#### Document text:
8schools but they are correlated

A coauthor and I are thinking about an 8schools like case in which there are multiple experiments and you only have the mean and the standard deviation of the effect. The question is how to adjust for correlation between the schools whereby you have prior information on the correlation parameters but are not able to fold that information into a multilevel structure. Would the implementation below be appropriate?

data {
  int<lower=0> J;         // number of schools
  vector[J] y;              // estimated treatment effects
  vector<lower=0>[J] sigma; // standard error of effect estimates
}
parameters {
  real mu;                // population treatment effect
  real<lower=0> tau;      // standard deviation in treatment effects
  vector[J] eta;          // unscaled deviation from mu by school
  cholesky_factor_corr[J] L_Omega;
}
transformed parameters {
  matrix[J, J] L_Sigma;
  vector[J] theta = mu + tau * eta;        // school treatment effects
  L_Sigma = diag_pre_multiply(sigma, L_Omega);
}
model {
  L_Omega ~ lkj_corr_cholesky(4);
  target += normal_lpdf(eta | 0, 1);       // prior log-density
  target += multi_normal_cholesky_lpdf(y | theta, L_Sigma); // log-likelihood
}

You want to integrate eta out of that posterior distribution analytically and perhaps draw from its full-conditional distribution in the generated quantities block. One of the things that I don’t like about the 8 schools example is that we get caught up on talking about centered vs. non-centered parameterizations and in a lot of cases with meta-analysis or something similar, neither parameterization works that well in Stan. The right parameterization is to not have eta.

data {
  int<lower=0> J;         // number of schools
  vector[J] y;              // estimated treatment effects
  vector<lower=0>[J] sigma; // standard error of effect estimates  
}
transformed data {
  vector[J] sigma2 = square(sigma);
}
parameters {
  real mu;                // population treatment effect
  real<lower=0> tau;      // standard deviation in treatment effects
  cholesky_factor_corr[J] L_Omega;
}
model {
  matrix[J,J]  Omega = multiply_lower_tri_self_transpose(L_Omega);
  real tau2 = square(tau);
  for (j in 1:J) Omega[j,j] = 1 + tau2 + sigma2[j];
  target += multi_normal_lpdf(y | rep_vector(mu, J), Omega);
  target += lkj_corr_cholesky(L_Omega | 4); // 4 is usually too big
  // prior on mu and tau
}
1 Like

This model indeed does not have eta, but I do not believe it is the correct model :P.

Edit: Courtesy your edits my joke is obsolete

Still funny though

Thanks! I will try that. The help I received so far from other sources was not as helpful…

4 Likes

Yeah, I don’t think BDA covers marginalizing eta out.

#### Source data:

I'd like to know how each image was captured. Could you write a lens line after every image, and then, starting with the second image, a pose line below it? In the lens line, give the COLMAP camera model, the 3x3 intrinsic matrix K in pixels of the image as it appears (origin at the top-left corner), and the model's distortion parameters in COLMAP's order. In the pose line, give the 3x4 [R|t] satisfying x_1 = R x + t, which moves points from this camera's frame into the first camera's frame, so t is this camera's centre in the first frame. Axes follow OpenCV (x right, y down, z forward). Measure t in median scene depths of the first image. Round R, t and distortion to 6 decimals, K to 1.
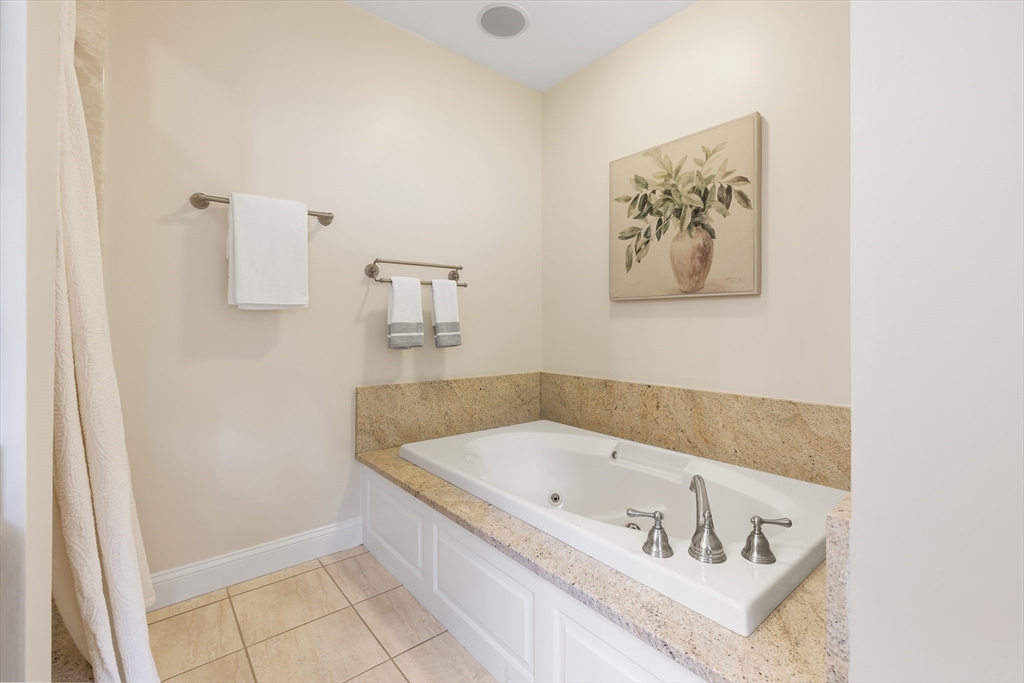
lens RADIAL K [[443.4, 0, 510.9], [0, 443.4, 322.8], [0, 0, 1]] dist [0.000252, 0.000000]
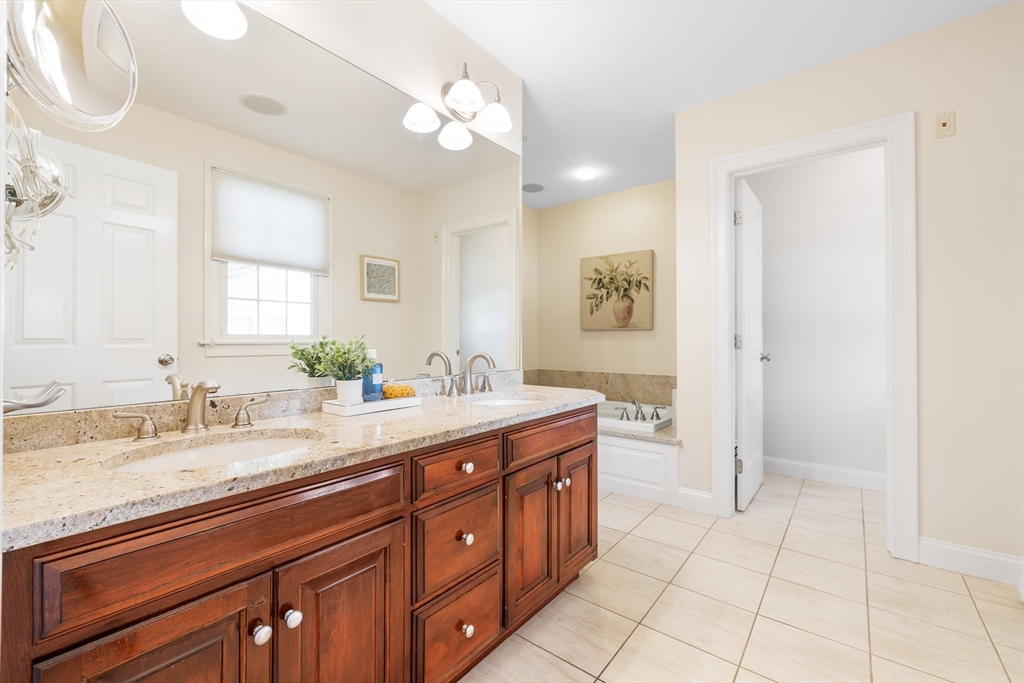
lens RADIAL K [[422.0, 0, 512.5], [0, 422.0, 334.0], [0, 0, 1]] dist [0.001113, -0.000002]
pose [[0.978040, -0.000474, 0.208415, -0.512128], [0.001960, 0.999974, -0.006925, -0.023214], [-0.208407, 0.007181, 0.978016, -0.831904]]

#### Work to complete:
**A.** In the forum thread on correlated 8 schools, list every variable declared in the parameters block of the first Stan program.
**B.** Copy the passage from the forum thread on correlated 8 schools, starting at "Thanks! I will" and ending at "marginalizing eta out.".
**C.** According to the forum thread on correlated 8 schools, what is the right parameterization for this kind of model?

#### Task-by-task outputs:
**A.** mu, tau, eta, L_Omega

**B.**
Thanks! I will try that. The help I received so far from other sources was not as helpful…

4 Likes

Yeah, I don’t think BDA covers marginalizing eta out.

**C.** The right parameterization is to not have eta.